Text under study:
******

How to copy memory

Question

Say i have:

unsigned char *varA, *varB, *varC;
varA=malloc(64);
varB=malloc(32);
varC=malloc(32);

How can i put the first 32 byte of varA into varB and the last 32 byte of varA into varC?

Answer 1

memcpy(varB, varA, 32);
memcpy(varC, varA + 32, 32);

It's this simple because the underlying data type is unsigned char, which is the same size as a byte. If varA, varB, and varC were integers, you would need to multiply the size parameter to memcpy (i.e. 32) by sizeof(int) to compute the right number of bytes to copy. If I were being pedantic, i could have multiplied 32 by sizeof(unsigned char) in the example above, but it is not necessary because sizeof(unsigned char) == 1.

******

Problems and tasks:
A. Please reproduce, word for word, the part of the thread on copying memory that opens with the words containing "unsigned char *varA, *varB, *varC;" and closes with "char) == 1.".
B. Carry on the thread on copying memory from the point where it stops.

Raw data:
******

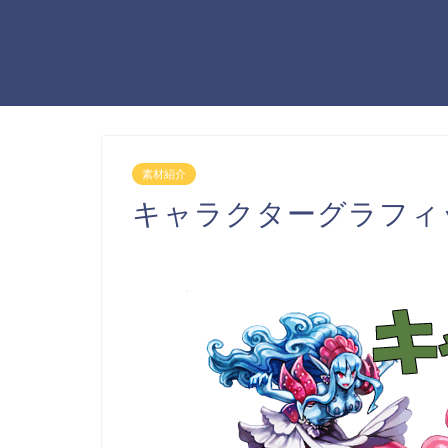
素材紹介
キャラクターグラフィ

******

Results of the tasks:
A.
unsigned char *varA, *varB, *varC;
varA=malloc(64);
varB=malloc(32);
varC=malloc(32);

How can i put the first 32 byte of varA into varB and the last 32 byte of varA into varC?

Answer 1

memcpy(varB, varA, 32);
memcpy(varC, varA + 32, 32);

It's this simple because the underlying data type is unsigned char, which is the same size as a byte. If varA, varB, and varC were integers, you would need to multiply the size parameter to memcpy (i.e. 32) by sizeof(int) to compute the right number of bytes to copy. If I were being pedantic, i could have multiplied 32 by sizeof(unsigned char) in the example above, but it is not necessary because sizeof(unsigned char) == 1.

B.
Note that I don't need to multiply the 32 in varA + 32 by anything because the compiler does that for me when adding constant offsets to pointers.

One more thing: if you want to be fast, it might be sufficient to just work on each half of varA separately, rather than allocate two new buffers and copy into them.

Answer 2

You could use loop to copy individual bytes one by one:

for (int i = 0; i != 32; ++i)
    varB[i] = varA[i];

for (int i = 0; i != 32; ++i)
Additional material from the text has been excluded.